▶ _APPLY WHAT YOU READ_
[A] Update the passage on Fletcher Allen's abortion policy, starting at "Fletcher Allen’s Abortion" and ending at "some additional discussion.", with "Council" in place of "Board".
[B] Go on with the passage on Fletcher Allen's abortion policy from the point where it stops.

▶ _TEXT PROVIDED_

........

Fletcher Allen’s Abortion Policy

The hospital’s written policy for abortion services dates back to a 1972 Board statement, which was revisited and re-adopted by the Board in 1984 with some additional discussion.

The 1972 discussion resulted in the adoption of the following policy: “Recognizing that there are medically acceptable alternatives, the policy of the Medical Center Hospital of Vermont on abortions continues to be perform abortions only when medically indicated and with appropriate medical consultation.”

In 1984, the Board re-visited the issue in light of a request from the Vermont Women’s Health Center to allow elective abortions here through the second trimester of pregnancy. The Board rejected that request and instead specifically retained the 1972 policy. It also added an “interpretation” by management of how the policy had been implemented to that time: that decisions on whether abortions were medically necessary would be determined by the Chair of OB/GYN or a designate, and that “in determining whether or not an abortion is medically indicated, the medical/psychological/sociological impact on the mother and the availability of alternative settings…[that] would allow a safe and effective procedure for the patient will be considered.

........

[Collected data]
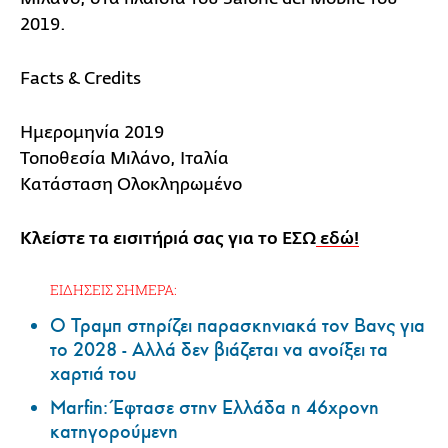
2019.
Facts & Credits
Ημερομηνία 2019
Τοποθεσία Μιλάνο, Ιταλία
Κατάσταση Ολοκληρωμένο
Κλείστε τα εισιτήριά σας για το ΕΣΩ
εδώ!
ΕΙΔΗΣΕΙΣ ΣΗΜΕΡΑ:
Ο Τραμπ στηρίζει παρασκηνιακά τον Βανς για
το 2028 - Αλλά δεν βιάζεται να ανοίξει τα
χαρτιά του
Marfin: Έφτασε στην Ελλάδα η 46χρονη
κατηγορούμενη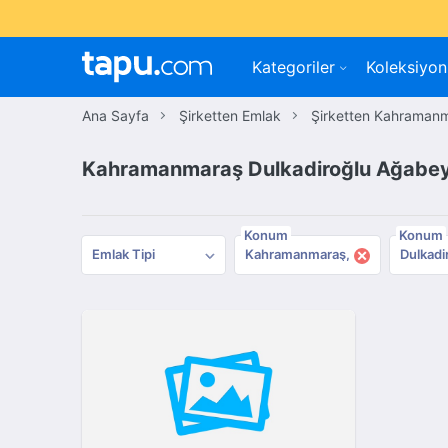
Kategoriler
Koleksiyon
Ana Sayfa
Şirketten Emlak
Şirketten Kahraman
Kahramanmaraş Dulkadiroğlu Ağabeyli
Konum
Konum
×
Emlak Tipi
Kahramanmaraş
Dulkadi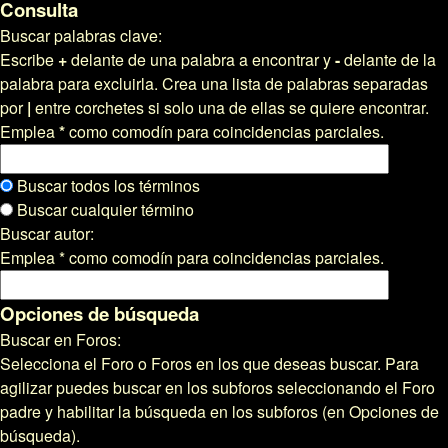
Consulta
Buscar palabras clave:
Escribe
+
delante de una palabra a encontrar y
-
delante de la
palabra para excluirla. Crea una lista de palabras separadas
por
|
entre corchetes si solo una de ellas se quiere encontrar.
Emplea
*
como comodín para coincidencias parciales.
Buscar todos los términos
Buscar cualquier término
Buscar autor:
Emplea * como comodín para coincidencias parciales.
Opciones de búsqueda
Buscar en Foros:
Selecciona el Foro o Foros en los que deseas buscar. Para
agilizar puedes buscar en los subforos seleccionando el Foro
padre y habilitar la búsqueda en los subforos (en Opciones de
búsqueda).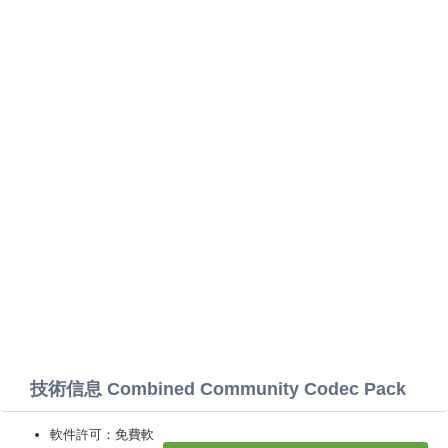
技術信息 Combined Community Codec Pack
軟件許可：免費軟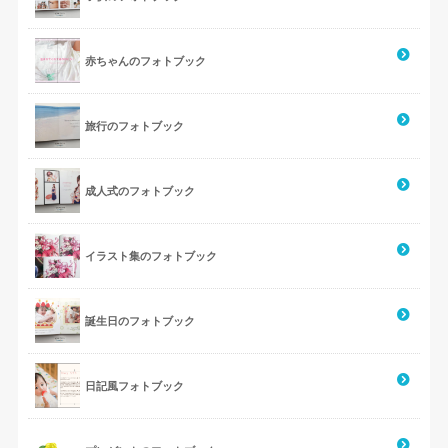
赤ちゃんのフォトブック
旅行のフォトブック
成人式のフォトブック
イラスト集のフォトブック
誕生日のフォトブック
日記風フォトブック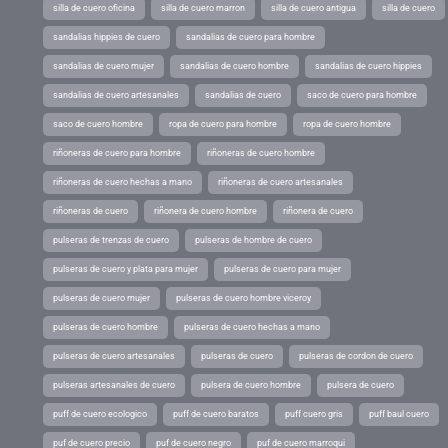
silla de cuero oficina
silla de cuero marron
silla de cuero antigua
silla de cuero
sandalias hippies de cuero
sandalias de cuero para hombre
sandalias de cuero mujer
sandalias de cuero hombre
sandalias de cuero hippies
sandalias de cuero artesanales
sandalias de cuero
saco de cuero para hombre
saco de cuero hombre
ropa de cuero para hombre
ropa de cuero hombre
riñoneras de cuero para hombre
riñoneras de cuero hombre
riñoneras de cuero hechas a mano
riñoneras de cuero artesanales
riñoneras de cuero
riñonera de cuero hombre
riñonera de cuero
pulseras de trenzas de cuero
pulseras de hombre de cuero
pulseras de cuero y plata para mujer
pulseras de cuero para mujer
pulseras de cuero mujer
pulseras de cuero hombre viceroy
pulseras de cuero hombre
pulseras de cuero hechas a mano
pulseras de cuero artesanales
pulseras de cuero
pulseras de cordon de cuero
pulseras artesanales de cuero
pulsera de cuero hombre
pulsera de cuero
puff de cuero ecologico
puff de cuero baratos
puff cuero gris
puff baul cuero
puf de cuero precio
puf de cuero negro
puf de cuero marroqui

........

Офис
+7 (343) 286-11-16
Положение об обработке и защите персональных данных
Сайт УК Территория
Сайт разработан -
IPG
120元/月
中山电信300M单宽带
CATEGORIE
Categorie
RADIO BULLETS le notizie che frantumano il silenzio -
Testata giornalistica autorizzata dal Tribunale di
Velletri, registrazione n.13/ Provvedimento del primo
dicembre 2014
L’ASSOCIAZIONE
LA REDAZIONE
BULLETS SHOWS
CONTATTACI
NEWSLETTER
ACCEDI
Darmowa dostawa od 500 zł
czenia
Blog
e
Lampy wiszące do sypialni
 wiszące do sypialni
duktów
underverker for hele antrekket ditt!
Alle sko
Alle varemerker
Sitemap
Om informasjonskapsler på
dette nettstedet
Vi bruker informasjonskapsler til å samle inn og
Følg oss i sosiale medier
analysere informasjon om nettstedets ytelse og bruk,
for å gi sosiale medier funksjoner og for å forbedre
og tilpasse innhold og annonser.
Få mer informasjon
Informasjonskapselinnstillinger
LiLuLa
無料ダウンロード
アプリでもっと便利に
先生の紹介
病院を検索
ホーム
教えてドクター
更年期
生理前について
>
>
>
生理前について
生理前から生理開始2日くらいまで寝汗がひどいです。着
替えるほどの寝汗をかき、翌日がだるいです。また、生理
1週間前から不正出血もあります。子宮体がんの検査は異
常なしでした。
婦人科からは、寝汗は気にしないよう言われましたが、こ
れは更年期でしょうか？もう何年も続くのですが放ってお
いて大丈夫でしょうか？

........

▶ _NUMBERED RESPONSES_
[A]
Fletcher Allen’s Abortion Policy

The hospital’s written policy for abortion services dates back to a 1972 Council statement, which was revisited and re-adopted by the Council in 1984 with some additional discussion.

[B]
Fletcher Allen’s abortion policy was developed, approved, and has since been reviewed at the Board level. In order to be changed, the policy would need to be revisited by the Board based on a determination that the policy may no longer be adequate. Factors that would need to be considered would include community need, as well as the organization’s ability to respond to that need with appropriate, high-quality services. As was the case in 1984, a request from a community stakeholder could lead to such a review.

Vermont’s Abortion Laws – still on the books

Vt. Stat. Ann. tit. 13, § 101

Vermont has not repealed its pre-Roe abortion ban, which is unconstitutional and unenforceable. The ban provides that any person who willfully administers anything to a pregnant woman, or employs or causes to be employed any means with the intent to cause an abortion not necessary to preserve the woman’s life will be imprisoned from three to ten years.

Vt. Stat. Ann. tit. 13, § 104 (Last Amended 1981).

Any person who knowingly publishes any information about abortion services will be imprisoned for three to ten years, and any person who distributes anything for the purpose of causing abortion will be imprisoned from one to three years and fined from $200 to $500.

Legislative Declaration of the Vermont Legislature - H.R. 4, 2003-2003 Sess. (Vt. 2003); S.R. 8, 2003-2003 Sess. (Vt. 2003).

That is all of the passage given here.